O que sobrou da casa ainda segue lá, como um recado aos moradores, que escolhem o silêncio para sobreviver em meio aos crimes.
— É triste viver assim — lamenta outra pessoa do bairro.
Execução no dia do aniversário e casa de lanches incendiada
Allisson Eduardo de Brito dos Santos, estava comemorando o aniversário de 28 anos com familiares quando foi executado a tiros. A mãe e o irmão testemunharam o assassinato. Eles estavam bebendo em frente a uma casa de lanches quando ao menos três homens armados chegaram atirando. Santos tentou fugir, mas foi alvejado com ao menos 16 tiros.
O crime ocorreu no início da madrugada de 13 de maio do ano passado, na Avenida Antônio Andriguetti, próximo à Unidade Básica de Saúde (UBS) do Vila Ipê. Depois de matar o jovem, os homens foram até a casa de lanches onde ele estava com a família. A proprietária ouviu os tiros e, segundo a polícia, se escondeu embaixo de uma mesa. Era lá que ela estava enquanto os homens espalharam combustível e atearam fogo na moradia.

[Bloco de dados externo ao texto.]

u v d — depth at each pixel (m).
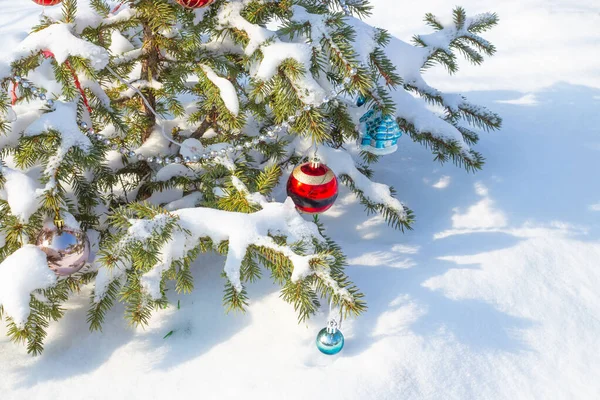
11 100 2.09
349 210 2.60
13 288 1.67
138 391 1.74
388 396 1.68
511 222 2.44
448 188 2.70
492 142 3.01
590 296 2.08
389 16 4.96
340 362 1.79
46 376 1.78
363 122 2.17
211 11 2.05
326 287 1.80
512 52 4.19
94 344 1.90
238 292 1.77
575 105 3.36
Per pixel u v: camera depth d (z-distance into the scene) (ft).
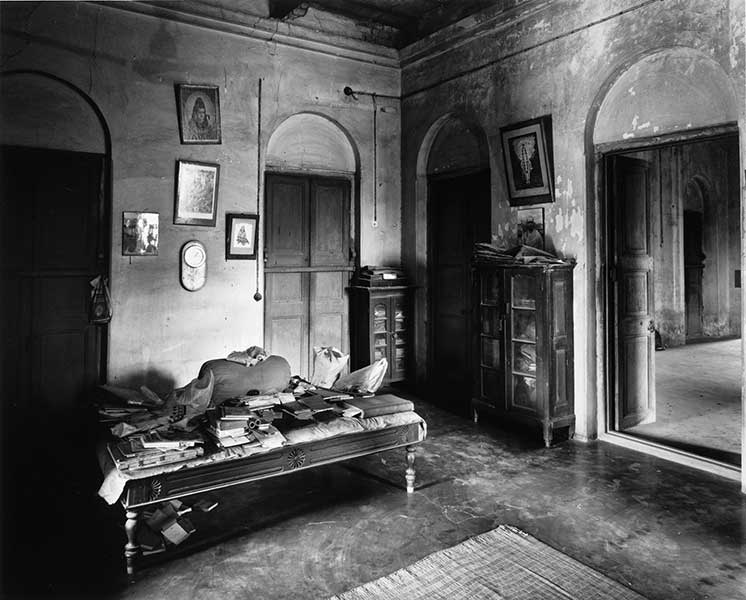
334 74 22.50
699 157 36.60
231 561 10.11
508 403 17.54
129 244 18.07
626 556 10.18
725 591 9.09
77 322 17.67
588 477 13.94
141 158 18.22
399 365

No mesmo terreno, havia quatro casa de madeiras, que também foram consumidas. Os sinais do fogo ainda estão presentes no local, que está aparentemente vazio. Moradores do bairro falam do eco dos tiros, dos gritos da mãe de Santos e do irmão e de ver o jovem cair morto, no meio da rua. Nos olhos de alguns se percebe o pânico:
— Os vizinhos correram com baldes de água para evitar que alguém mais perdesse a vida ou se machucasse. Senti medo de perder tudo, mas aí penso naquela mãe que perdeu um filho. Ele não tinha nada a ver com essas facções — relata uma pessoa, que vive há anos nas redondezas de onde ocorreu o crime.

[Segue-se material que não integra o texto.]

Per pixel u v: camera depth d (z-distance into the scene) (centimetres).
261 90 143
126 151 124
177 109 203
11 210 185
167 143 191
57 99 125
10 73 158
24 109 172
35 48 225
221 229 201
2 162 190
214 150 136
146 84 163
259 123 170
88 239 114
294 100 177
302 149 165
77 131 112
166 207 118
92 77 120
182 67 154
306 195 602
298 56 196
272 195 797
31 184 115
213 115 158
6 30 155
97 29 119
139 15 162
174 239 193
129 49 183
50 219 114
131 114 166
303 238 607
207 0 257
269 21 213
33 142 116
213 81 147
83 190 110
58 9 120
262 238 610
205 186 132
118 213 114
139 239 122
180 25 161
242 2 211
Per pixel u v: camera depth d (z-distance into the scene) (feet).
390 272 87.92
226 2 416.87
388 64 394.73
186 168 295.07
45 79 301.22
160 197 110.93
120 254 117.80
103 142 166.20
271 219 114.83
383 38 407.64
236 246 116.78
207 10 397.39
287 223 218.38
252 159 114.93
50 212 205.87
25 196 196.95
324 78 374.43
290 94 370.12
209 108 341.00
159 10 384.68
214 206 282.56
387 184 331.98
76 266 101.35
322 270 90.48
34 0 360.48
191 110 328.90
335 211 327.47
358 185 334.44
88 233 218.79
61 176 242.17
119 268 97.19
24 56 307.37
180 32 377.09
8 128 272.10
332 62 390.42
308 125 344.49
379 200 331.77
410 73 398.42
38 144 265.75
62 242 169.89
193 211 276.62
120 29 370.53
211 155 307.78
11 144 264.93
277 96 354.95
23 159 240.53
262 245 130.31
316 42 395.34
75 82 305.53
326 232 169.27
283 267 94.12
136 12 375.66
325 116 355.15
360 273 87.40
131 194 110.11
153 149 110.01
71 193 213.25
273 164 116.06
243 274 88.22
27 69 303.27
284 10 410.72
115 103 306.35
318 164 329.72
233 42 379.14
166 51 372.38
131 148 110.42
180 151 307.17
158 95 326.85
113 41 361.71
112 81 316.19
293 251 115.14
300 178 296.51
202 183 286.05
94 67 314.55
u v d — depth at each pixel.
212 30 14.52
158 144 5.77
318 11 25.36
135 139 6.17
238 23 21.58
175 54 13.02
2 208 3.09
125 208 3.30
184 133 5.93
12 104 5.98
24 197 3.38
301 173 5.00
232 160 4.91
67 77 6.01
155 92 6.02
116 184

Outra pessoa relata que as ruas do entorno são marcadas por confusões:
— Nas ruas aqui perto é bagunça direto. Escutamos gritos e tiros. No dia em que mataram o guri, vim ver o que estava acontecendo e sei que eles mataram o Alisson por engano. Foi um horror ouvir todos aqueles tiros e ver o guri morto no meio da rua.
Outra pessoa lembra que estava dormindo:
— Acordei com o barulho dos tiros, levantei correndo e vi as casas pegando fogo. Não sei quem matou o guri e nem quem colocou fogo, só sei que senti muito medo. A gente se assusta. O que tinha na casa queimou tudo, é algo que marca a gente.
Dois caminhões do 5º Batalhão de Bombeiro Militar foram acionados para controlar o fogo. Eles precisaram do apoio de um caminhão do Samae para o abastecimento da água. Foram usados 30 mil litros de água. Ainda conforme relato de populares, logo depois, na Rua dos Quero-Queros, os bandidos efetuaram disparos de arma de fogo e tentaram atear fogo em um automóvel Celta.
Guerra de facções
Para o historiador Charles Kieling, a prática de atear fogo tem se tornado comum pelos membros de facções porque são projetadas três situações:
- Promover o extermínio de vestígios, dificultando o trabalho dos órgãos de segurança na investigação.
- Estabelecer uma demonstração de “força” frente aos rivais e medo nas comunidades em situação de vulnerabilidade social, amedrontando e instigando ameaças de atear fogo na moradia de quem os enfrentar.
- Promover uma “migração” forçada dos “consumidores e clientes” daquele ponto da facção rival para o local em que a outra facção considerar mais apropriado.
O especialista afirma que essa prática foi “importada” no Rio Grande do Sul de outras facções, como do Comando Vermelho, do Rio de Janeiro . Ele aponta que o procedimento é adotado tanto pelos Bala na Cara, quanto pelos Manos, mas que os Manos fazem isso em menor escala:
— Além da prática de atear fogo em carros utilizados para ações criminosas ou com vítimas, eles fazem isso com as moradias e em locais utilizados por facções rivais, reforçando a visibilidade e as narrativas nas comunidades. É um recado aos moradores de que sofrerão consequências por não contribuir com informações para a facção. Tais moradores, por habitarem áreas onde há ausência das forças de segurança, ficam condicionados a atender as demandas das facções. São reféns de uma organização social e política, que é estabelecida pela facção.